La campaña presidencial colombiana para definir al reemplazante de Juan Manuel Santos el 2018 sumó un nuevo competidor este fin de semana, cuando se despejó la duda sobre el heredero político del ex presidente Álvaro Uribe Vélez, uno de los principales opositores al proceso de paz con la guerrilla de las Farc.

Desde hace varios meses que se habla de “el que diga Uribe” como un candidato serio a disputar la presidencia de ese país, toda vez que el ex presidente cuenta con uno de los caudales políticos más codiciados de Colombia a pesar de la larga lista de denuncias en su contra.

Aunque Uribe dejó de ser el hombre del “efecto teflón” al que ningún escándalo parecía salpicar -fueran asesinatos de civiles para disfrazarlos de guerrilleros o la corrupción de sus ministros más cercanos- y su popularidad ha caído en los últimos meses, el ex presidente sigue siendo uno de los políticos más populares de una clase política cuestionada.

El abogado Iván Duque de 41 años se impuso a sus competidores en el dedazo de Uribe dentro de su partido Centro Democrático y este domingo fue designado como el nombre que rellene la lista de ese “el que diga Uribe”.

Su elección se produjo tras una serie de encuestas dentro del Centro Democrático, donde alcanzó un 29,47% de las menciones por sobre el 20 % de sus dos competidores: Carlos Holmes Trujillo y Rafael Nieto.

La selección del candidato fue lo más parecido a un reality show que haya visto la política colombiana, con un eliminado semanal tras la votación del público al interior del partido.

Duque apareció en la última encuesta de la firma Invamer para Caracol Televisión, Blu Radio y SEMANA, en el sexto lugar con un 8,4 por ciento de las preferencias, sin embargo la medición se hizo antes de contar con la buena seña de Uribe, por lo que su apoyo real aún es desconocido.

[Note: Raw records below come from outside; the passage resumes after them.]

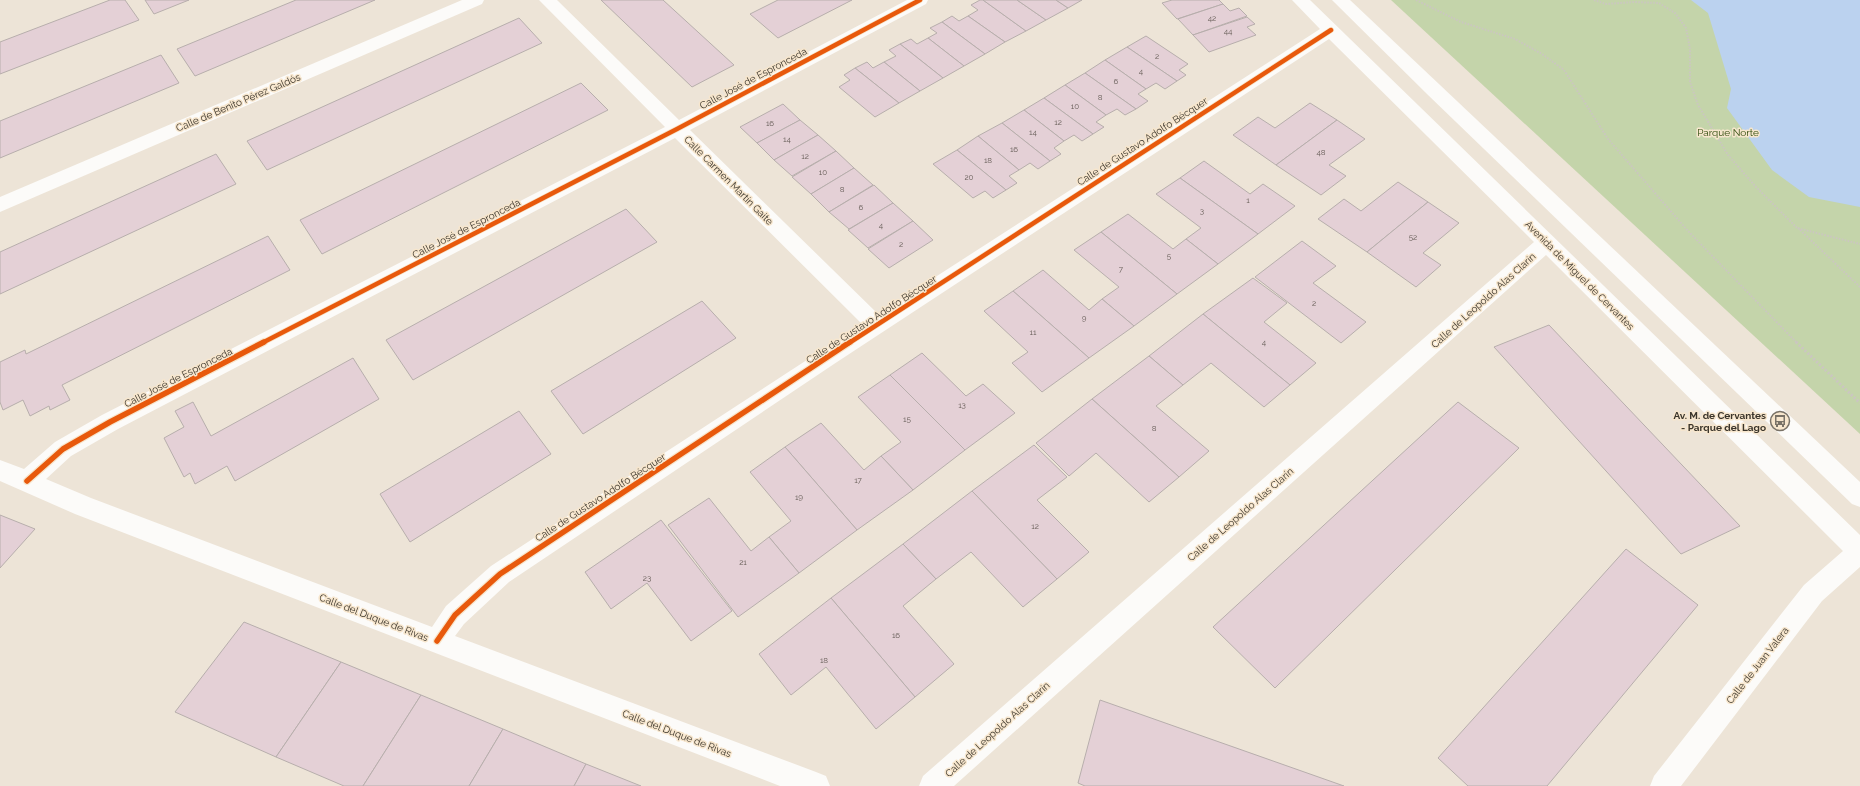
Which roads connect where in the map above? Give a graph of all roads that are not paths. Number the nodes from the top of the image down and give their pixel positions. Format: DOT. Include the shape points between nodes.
graph roads {
  1 [pos="476,0"];
  2 [pos="547,0"];
  3 [pos="920,0"];
  4 [pos="1300,0"];
  5 [pos="1340,0"];
  6 [pos="1331,30"];
  7 [pos="677,129"];
  8 [pos="0,205"];
  9 [pos="1547,242"];
  10 [pos="877,326"];
  11 [pos="0,470"];
  12 [pos="27,481"];
  13 [pos="1860,497"];
  14 [pos="1860,552"];
  15 [pos="437,641"];
  16 [pos="816,786"];
  17 [pos="933,786"];
  18 [pos="1664,786"];
  1 -- 8 [label="street, Calle de Benito Pérez Galdós"];
  2 -- 7 [label="street, Calle Carmen Martín Gaite"];
  3 -- 7 [label="street, Calle José de Espronceda"];
  4 -- 6 [label="street, Avenida de Miguel de Cervantes"];
  5 -- 13 [label="street"];
  6 -- 9 [label="street, Avenida de Miguel de Cervantes"];
  6 -- 10 [label="street, Calle de Gustavo Adolfo Bécquer"];
  7 -- 10 [label="street, Calle Carmen Martín Gaite"];
  7 -- 12 [label="street, Calle José de Espronceda" via="110,422 63,450"];
  9 -- 14 [label="street, Avenida de Miguel de Cervantes"];
  9 -- 17 [label="street, Calle de Leopoldo Alas Clarín"];
  10 -- 15 [label="street, Calle de Gustavo Adolfo Bécquer" via="500,574 455,615"];
  11 -- 12 [label="street, Calle del Duque de Rivas"];
  12 -- 15 [label="street, Calle del Duque de Rivas" via="84,506"];
  14 -- 18 [label="street, Calle de Juan Valera" via="1813,593"];
  15 -- 16 [label="street, Calle del Duque de Rivas"];
}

Dentro de los méritos que le destacan sus seguidores se encuentra el haber sido uno de los rostros que encabezó desde el Senado la campaña por el No al plebiscito para ratificar los acuerdos entre el gobierno de Juan Manuel Santos y la guerrilla de las Farc. Pese a esto, no encarna el ala más dura de su partido que pretende acabar con el acuerdo y ha declarado que quiere “hacerle ajustes”.

Actualmente, Colombia se encuentra en un proceso de paz con la guerrilla del Ejército de Liberación Nacional, ELN, un tema sobre el que Duque también ha manifestado su escepticismo. En una columna de opinión publicada recientemente en el diario Portafolio, Duque llamó a no cometer los “errores” del proceso con las Farc.

“Lo peor que se pudo haber hecho con las FARC, error que no se puede volver a cometer con el ELN, fue haber negociado mientras estos criminales seguían cometiendo acciones terroristas. La justicia transicional puede concederse, pero con una reducción sustancial de la pena y no la ausencia de pena efectiva y privativa de la libertad, y en condiciones claras de verdad, justicia y reparación”, aseguró Duque la semana pasada.

El programa electoral de Duque está basado en un libro suyo llamado IndignAcción, donde se apela a la legalidad, equidad, el neoliberalismo, la innovación y el desarrollo sustentable. En varias intervenciones, el nuevo paladín de Uribe ha apelado a la “Legalidad democrática”, un guiño al lema de “seguridad democrática” empleado por Uribe durante sus ocho años en el poder.